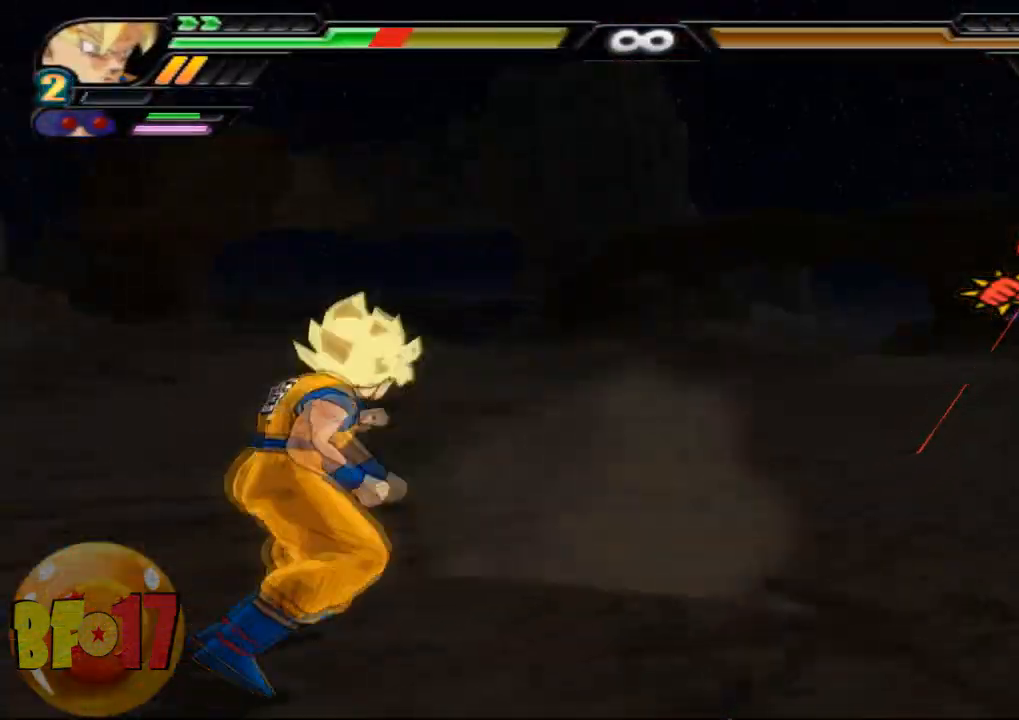
{"buttons": ["SQUARE"], "left_stick": "left", "right_stick": "center", "events": [[34, "L2", "down"], [167, "R1", "down"], [267, "CROSS", "down"], [300, "R1", "up"], [367, "L2", "up"], [401, "CROSS", "up"], [401, "left_stick", "left"], [467, "SQUARE", "down"]]}
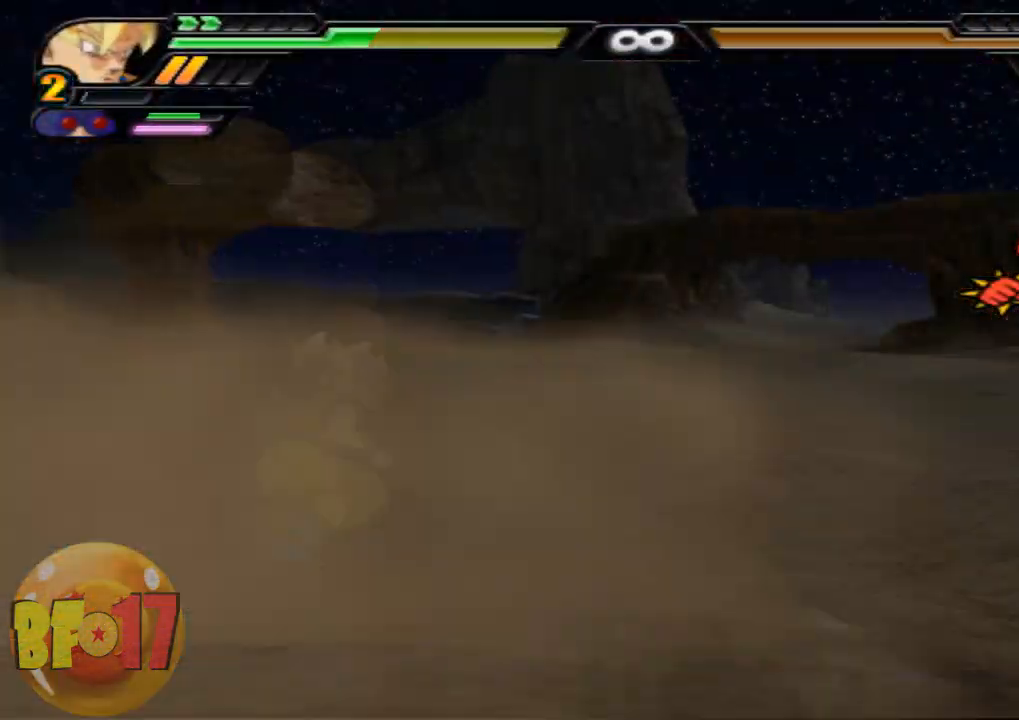
{"buttons": ["SQUARE"], "left_stick": "left", "right_stick": "center", "events": []}
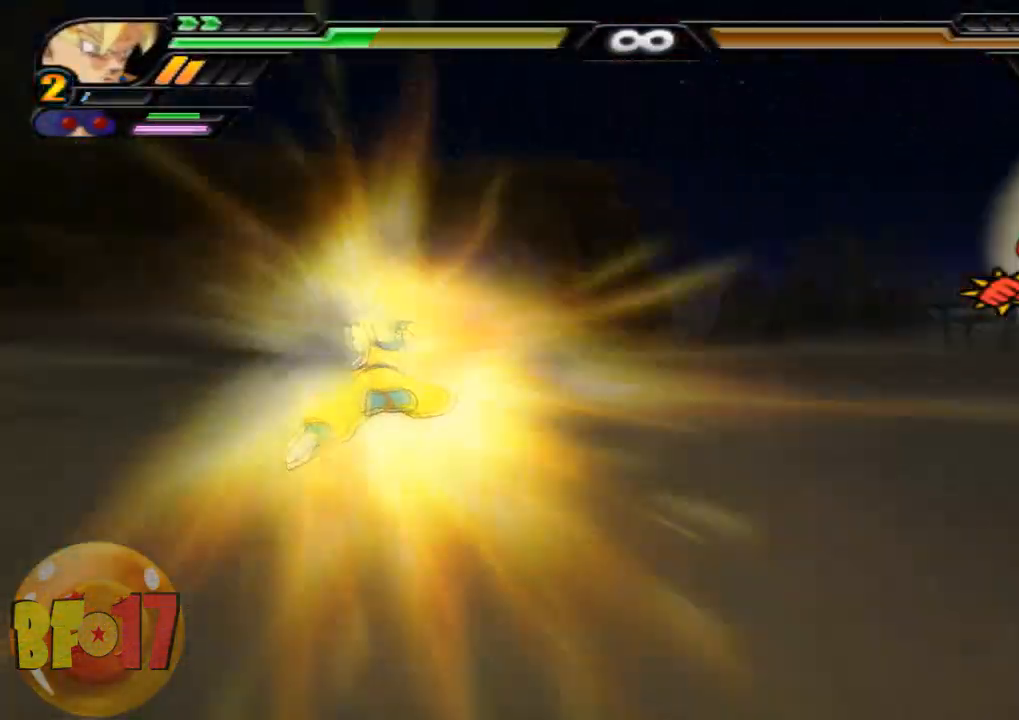
{"buttons": [], "left_stick": "left", "right_stick": "center", "events": [[501, "SQUARE", "up"]]}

•••••

TASK DETAILS:
An exact, picture-free copy of the listing above is the goal; write it out now.

EXERCISE RESPONSE:
{"buttons": ["SQUARE"], "left_stick": "left", "right_stick": "center", "events": [[34, "L2", "down"], [167, "R1", "down"], [267, "CROSS", "down"], [300, "R1", "up"], [367, "L2", "up"], [401, "CROSS", "up"], [401, "left_stick", "left"], [467, "SQUARE", "down"]]}
{"buttons": ["SQUARE"], "left_stick": "left", "right_stick": "center", "events": []}
{"buttons": [], "left_stick": "left", "right_stick": "center", "events": [[501, "SQUARE", "up"]]}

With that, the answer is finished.